» **SELECTED PASSAGE**:
Immunological disorders predispose to multiple changes in the pulmonary tissue [1, 2]. Within developing organs of children with primary immunodeficiency, susceptible to
a range of diseases, interstitial lung tissue disorder can develop [3].
Children with primary antibody deficiency suffer from recurrent rhinitis, sinusitis, tonsillitis, bronchitis and pneumonias. Frequent complications, such as bronchiectasis, interstitial lung damage, fibrosis, lymphoma are common. Most primary immunological deficiencies are detected during infancy. In severe untreatable cases a child undergo prolonged suffering followed by death. Of the total number of children with primary immunological disorder 3.1% have common variable immunodeficiency (CVID), where as 12.9% suffer with subclasses IgG deficiency and 12% with IgA deficiency [4, 5]. CVID is usually detected when a child is over 10 years old. Until recently the origin of CVID and cause of autoimmunological diseases within 20% of patients with CVID is uncertain [6].
The clinical course of lung diseases and following symptoms are non-specific. Changes in pneumonia can appear in dysfunctional lungs (restrictive changes of ventilation in pulmonary function tests, decrease in DLCO and low resting PaO2) in some cases there are no clinical symptoms. X-ray of the chest may be clear when a disease is presently active or when a child is in good state of health, lung X-rays may revealed interstitial changes [1, 7]. Computed tomography (CT) is used for final diagnosis [8] but a lung biopsy may also be necessary. In this case specimens of lung tissue are removed for further histopathological and/or immunohistochemical tests. Inflammation of the pulmonary interstitium reveal histologic features, that may in worst cases lead to alveolar structures derangement with varying degrees of fibrosis [1, 9].

» **THE TASK**:
From the passage on lung disorders in children with primary immunodeficiency, write out the text between "Immunological disorders predispose" and "can develop [3].", inclusive, word for word.

» **DATASET CONTENT**:
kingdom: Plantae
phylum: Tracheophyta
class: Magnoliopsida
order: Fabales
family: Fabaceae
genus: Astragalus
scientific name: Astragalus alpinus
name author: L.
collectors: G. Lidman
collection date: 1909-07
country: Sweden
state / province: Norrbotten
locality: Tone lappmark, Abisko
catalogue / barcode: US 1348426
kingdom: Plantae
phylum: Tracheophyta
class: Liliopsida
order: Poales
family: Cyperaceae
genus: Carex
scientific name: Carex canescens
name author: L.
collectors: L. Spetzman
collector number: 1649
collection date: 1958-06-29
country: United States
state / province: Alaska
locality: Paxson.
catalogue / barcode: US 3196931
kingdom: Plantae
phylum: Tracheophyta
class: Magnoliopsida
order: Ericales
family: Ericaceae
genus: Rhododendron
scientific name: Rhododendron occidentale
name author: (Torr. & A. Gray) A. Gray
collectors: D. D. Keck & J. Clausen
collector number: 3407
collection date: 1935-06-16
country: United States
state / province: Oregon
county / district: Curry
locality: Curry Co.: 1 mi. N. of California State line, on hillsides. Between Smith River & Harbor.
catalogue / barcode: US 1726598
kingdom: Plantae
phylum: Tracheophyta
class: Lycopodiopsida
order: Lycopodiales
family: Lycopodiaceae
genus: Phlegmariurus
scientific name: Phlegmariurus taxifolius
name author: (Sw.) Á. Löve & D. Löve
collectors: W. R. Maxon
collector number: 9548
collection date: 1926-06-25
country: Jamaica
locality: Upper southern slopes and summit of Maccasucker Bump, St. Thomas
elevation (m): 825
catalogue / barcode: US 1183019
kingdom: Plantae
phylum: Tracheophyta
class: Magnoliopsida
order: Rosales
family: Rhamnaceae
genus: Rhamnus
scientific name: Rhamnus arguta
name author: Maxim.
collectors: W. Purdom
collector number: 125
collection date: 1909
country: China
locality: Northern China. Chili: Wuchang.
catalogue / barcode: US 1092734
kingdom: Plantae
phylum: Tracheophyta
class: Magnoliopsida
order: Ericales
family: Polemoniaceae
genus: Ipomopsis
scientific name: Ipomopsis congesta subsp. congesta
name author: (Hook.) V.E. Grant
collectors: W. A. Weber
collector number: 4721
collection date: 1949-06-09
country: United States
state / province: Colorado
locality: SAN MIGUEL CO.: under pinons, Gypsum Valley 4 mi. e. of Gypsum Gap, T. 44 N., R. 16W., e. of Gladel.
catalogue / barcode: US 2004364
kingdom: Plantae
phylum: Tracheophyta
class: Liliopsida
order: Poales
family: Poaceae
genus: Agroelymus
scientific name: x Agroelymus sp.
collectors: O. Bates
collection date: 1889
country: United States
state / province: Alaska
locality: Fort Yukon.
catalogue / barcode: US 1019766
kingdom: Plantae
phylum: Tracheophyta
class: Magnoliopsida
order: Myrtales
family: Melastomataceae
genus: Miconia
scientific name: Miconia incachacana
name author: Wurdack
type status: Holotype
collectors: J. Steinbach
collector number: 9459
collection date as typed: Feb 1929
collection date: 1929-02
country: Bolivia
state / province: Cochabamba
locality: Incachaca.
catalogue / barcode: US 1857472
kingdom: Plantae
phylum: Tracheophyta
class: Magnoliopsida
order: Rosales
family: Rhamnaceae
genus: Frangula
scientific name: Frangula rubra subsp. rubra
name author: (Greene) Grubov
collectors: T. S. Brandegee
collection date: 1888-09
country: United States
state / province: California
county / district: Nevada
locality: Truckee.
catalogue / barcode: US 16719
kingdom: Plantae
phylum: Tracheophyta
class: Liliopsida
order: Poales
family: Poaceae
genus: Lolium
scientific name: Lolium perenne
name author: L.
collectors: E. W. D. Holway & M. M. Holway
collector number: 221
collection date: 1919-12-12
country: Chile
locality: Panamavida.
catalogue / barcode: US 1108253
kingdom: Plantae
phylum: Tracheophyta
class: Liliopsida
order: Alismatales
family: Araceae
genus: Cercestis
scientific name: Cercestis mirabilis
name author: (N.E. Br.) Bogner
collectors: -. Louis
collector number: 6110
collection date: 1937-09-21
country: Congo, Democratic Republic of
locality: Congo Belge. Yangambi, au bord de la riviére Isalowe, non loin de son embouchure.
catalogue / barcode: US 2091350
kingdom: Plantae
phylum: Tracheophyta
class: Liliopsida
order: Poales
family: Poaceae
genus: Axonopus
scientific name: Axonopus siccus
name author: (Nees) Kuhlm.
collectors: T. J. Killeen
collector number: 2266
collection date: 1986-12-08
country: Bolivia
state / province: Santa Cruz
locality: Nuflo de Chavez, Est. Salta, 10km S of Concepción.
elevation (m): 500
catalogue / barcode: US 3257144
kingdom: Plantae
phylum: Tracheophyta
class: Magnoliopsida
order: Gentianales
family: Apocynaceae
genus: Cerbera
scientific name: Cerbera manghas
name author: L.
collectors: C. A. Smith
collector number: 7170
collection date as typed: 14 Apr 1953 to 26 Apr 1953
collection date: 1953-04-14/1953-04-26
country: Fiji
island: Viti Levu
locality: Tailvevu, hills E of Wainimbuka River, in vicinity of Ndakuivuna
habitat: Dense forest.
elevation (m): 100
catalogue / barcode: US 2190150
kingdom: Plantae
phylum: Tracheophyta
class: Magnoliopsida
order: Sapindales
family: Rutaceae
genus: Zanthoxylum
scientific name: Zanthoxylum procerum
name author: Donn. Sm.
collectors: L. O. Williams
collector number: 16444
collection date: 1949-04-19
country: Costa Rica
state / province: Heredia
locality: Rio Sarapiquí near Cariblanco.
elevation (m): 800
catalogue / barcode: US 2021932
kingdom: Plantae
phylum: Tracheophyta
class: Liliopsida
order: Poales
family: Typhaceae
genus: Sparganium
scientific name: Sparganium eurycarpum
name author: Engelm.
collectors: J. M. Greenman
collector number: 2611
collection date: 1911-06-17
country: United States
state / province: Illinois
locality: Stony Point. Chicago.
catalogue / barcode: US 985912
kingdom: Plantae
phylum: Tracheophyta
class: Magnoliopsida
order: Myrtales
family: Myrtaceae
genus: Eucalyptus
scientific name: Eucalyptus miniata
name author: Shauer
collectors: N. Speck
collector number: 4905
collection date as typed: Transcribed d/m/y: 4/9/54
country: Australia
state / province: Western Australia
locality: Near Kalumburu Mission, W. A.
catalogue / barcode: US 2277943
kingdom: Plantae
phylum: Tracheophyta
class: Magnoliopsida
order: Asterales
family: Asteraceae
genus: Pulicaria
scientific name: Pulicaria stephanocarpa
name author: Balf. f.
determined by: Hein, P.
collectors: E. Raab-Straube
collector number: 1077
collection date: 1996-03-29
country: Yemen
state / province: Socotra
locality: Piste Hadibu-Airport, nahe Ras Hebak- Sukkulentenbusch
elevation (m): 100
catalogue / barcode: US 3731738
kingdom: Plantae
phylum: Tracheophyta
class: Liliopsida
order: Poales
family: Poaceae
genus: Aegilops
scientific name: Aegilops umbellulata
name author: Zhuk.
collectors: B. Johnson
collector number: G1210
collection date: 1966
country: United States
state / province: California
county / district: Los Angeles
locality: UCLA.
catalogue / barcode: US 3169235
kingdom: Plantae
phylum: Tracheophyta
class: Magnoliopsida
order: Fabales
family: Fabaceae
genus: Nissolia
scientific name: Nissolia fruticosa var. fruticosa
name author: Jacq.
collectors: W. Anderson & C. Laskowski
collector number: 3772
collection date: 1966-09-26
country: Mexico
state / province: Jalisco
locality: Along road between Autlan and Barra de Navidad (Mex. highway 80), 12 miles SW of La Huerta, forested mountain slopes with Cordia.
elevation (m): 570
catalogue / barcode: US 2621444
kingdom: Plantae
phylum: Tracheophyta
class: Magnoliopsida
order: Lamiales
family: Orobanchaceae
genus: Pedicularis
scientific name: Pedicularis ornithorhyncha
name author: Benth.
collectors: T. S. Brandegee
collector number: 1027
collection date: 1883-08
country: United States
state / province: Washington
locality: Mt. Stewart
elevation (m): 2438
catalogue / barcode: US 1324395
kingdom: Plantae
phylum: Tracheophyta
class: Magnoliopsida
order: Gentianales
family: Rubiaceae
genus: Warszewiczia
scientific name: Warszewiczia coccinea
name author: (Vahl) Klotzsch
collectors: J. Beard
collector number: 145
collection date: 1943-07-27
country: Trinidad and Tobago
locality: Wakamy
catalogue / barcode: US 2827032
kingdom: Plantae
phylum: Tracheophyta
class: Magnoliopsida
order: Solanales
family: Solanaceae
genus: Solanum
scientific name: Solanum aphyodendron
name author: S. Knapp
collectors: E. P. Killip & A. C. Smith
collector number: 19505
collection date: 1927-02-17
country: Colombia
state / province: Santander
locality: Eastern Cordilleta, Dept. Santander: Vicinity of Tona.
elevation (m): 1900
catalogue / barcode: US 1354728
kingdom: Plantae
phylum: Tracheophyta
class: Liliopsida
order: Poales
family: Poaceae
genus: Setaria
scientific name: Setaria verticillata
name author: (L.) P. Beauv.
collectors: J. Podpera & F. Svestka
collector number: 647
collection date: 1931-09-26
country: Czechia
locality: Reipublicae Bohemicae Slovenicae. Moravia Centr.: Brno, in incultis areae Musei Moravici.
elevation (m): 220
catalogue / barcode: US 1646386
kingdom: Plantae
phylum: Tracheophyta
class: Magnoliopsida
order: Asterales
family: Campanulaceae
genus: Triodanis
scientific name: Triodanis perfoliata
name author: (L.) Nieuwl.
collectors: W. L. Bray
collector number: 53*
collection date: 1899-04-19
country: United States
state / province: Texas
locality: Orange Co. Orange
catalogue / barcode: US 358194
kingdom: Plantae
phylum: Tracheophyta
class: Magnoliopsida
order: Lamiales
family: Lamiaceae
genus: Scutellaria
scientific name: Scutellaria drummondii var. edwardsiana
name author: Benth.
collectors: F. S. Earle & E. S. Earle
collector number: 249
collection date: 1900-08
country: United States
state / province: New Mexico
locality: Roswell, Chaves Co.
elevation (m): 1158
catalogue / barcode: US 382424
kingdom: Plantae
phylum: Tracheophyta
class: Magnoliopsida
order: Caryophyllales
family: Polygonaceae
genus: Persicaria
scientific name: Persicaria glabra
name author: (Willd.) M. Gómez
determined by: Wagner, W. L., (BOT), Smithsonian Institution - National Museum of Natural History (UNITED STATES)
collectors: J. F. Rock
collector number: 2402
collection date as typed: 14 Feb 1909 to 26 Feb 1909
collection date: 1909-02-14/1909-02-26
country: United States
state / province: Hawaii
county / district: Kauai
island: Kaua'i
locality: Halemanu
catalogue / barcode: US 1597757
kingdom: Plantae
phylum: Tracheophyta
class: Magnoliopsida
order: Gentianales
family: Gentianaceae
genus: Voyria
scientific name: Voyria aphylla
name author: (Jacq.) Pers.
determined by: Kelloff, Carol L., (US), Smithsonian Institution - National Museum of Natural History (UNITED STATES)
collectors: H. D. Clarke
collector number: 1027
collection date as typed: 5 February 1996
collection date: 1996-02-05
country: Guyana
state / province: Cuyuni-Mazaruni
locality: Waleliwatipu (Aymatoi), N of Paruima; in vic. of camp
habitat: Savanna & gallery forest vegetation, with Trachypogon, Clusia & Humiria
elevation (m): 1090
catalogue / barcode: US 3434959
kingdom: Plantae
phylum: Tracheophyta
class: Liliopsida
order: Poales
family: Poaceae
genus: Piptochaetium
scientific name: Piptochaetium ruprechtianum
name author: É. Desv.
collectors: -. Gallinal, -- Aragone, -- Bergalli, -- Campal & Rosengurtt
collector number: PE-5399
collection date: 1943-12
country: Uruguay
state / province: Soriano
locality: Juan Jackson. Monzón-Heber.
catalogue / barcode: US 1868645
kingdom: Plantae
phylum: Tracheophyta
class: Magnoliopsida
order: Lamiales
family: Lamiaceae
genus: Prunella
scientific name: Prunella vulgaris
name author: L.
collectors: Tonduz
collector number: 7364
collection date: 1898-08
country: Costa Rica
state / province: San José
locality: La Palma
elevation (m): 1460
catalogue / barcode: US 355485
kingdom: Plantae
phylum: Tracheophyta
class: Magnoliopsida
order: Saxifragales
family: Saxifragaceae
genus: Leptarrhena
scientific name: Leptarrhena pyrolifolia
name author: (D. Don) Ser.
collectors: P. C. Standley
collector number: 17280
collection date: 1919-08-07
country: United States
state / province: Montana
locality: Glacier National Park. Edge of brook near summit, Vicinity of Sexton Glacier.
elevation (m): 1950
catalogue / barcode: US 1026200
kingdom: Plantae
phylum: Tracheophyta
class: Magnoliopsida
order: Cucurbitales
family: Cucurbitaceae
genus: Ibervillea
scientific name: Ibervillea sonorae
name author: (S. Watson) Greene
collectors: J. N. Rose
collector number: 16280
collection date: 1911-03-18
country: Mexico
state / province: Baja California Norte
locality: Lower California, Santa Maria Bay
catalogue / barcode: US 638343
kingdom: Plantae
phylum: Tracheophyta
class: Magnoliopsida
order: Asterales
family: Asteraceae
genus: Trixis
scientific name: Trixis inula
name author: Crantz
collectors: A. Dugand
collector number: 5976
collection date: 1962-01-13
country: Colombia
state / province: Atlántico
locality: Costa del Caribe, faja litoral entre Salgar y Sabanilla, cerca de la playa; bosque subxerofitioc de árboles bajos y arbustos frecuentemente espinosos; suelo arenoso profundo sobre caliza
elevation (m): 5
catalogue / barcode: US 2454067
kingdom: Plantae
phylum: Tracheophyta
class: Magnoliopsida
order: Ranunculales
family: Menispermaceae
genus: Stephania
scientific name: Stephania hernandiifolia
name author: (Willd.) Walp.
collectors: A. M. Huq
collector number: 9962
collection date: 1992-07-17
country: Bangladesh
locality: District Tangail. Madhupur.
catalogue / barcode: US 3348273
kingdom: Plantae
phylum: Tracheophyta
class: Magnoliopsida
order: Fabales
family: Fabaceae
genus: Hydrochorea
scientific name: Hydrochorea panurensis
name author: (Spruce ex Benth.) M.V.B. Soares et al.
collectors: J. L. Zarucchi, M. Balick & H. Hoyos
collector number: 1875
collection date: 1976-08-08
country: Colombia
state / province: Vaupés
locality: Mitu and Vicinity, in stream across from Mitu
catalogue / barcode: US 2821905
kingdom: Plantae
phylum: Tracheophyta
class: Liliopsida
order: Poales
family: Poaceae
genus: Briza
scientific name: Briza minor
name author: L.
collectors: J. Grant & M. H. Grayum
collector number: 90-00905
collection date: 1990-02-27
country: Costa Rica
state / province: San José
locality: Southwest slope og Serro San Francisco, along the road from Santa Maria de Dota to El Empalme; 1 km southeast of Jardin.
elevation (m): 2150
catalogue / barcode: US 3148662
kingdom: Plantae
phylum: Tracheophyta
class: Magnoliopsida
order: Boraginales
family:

» **ANSWER SPACE**:
Immunological disorders predispose to multiple changes in the pulmonary tissue [1, 2]. Within developing organs of children with primary immunodeficiency, susceptible to
a range of diseases, interstitial lung tissue disorder can develop [3].